27 Oct 2020 12:25

Russian airlines have billions in debts, need reduced VAT extension - RSPP

MOSCOW. Oct 27 (Interfax) - Russian airlines have accumulated tens of billions of rubles of debt to banks, the government and suppliers, so they need to have the reduced value-added tax (VAT) rate for domestic flights extended to the end of 2024, the Russian Union of Industrialists and Entrepreneurs (RSPP) said in its report on the draft budget for 2021-2023.

"Airlines have accumulated several tens of billions of rubles of debt to banks (including on subsidized loans), the budget (on payment of taxes for which deferrals were granted) and suppliers (including lessors) that will need to be paid off in the course of 2021. In the low winter season of 2020-2021, amid restrictions on international air travel, Russian airlines' losses will continue to grow," the RSPP said in the report, which has been published in parliament's electronic database.

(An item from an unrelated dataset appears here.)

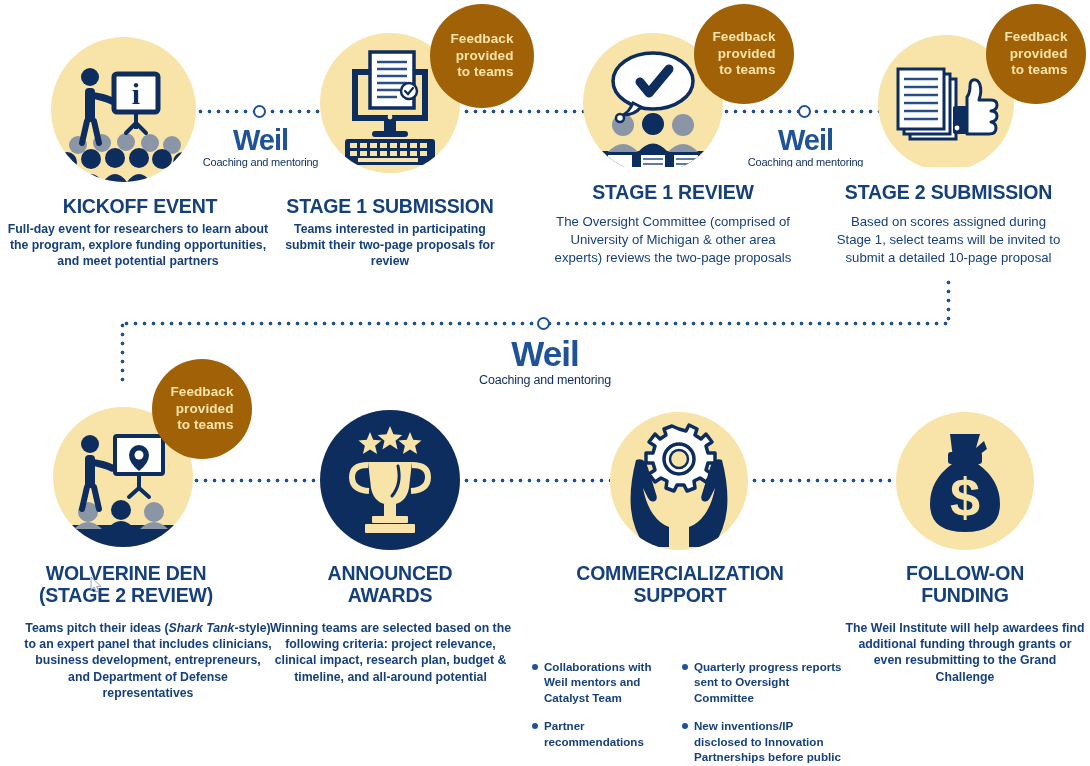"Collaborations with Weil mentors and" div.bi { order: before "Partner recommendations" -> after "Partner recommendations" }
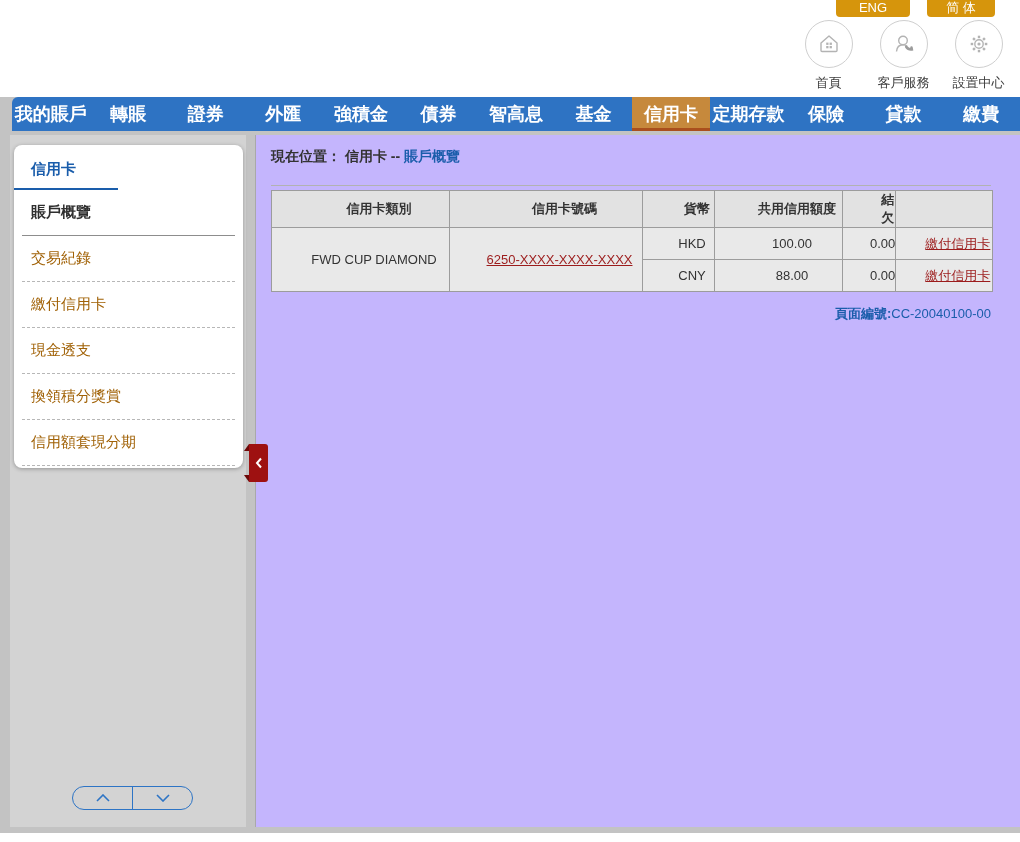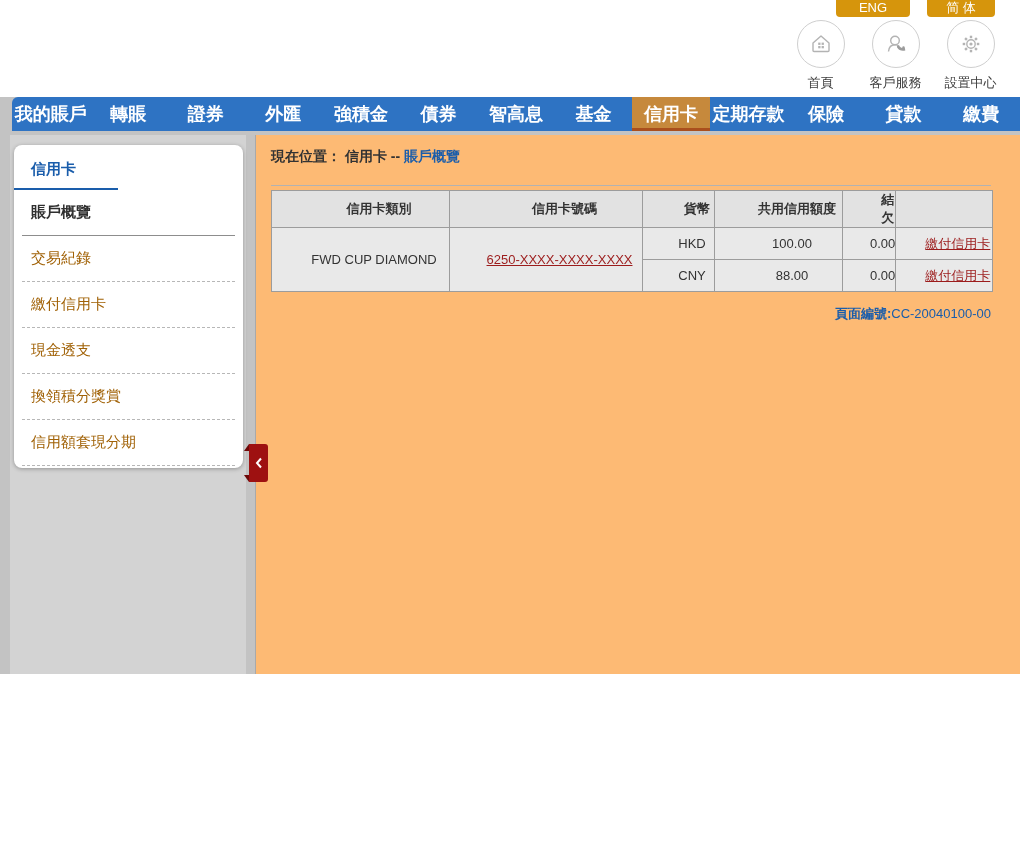"ENG" .page { height: 674px -> 833px }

The big business lobby proposed to extend the reduced VAT rate of 10% for domestic passenger and baggage services until December 31, 2024.

The draft budget for 2021-2023 submitted to the State Duma projects almost 143 billion rubles in revenue from the cancellation of this tax break, including 43.96 billion rubles in 2021, 47.31 billion rubles in 2023 and 51.51 billion rubles in 2023.

The 10% VAT on all domestic flights was introduced to support the industry in 2016 for the period to 2021. Last year, the government introduced a separate tax break, an indefinite zero VAT rate, for domestic flights that bypass Moscow. The VAT rate for all flights to Crimea, Kaliningrad and cities in Russia's Far East is also zero, and the Finance Ministry has said there are no plans to change it.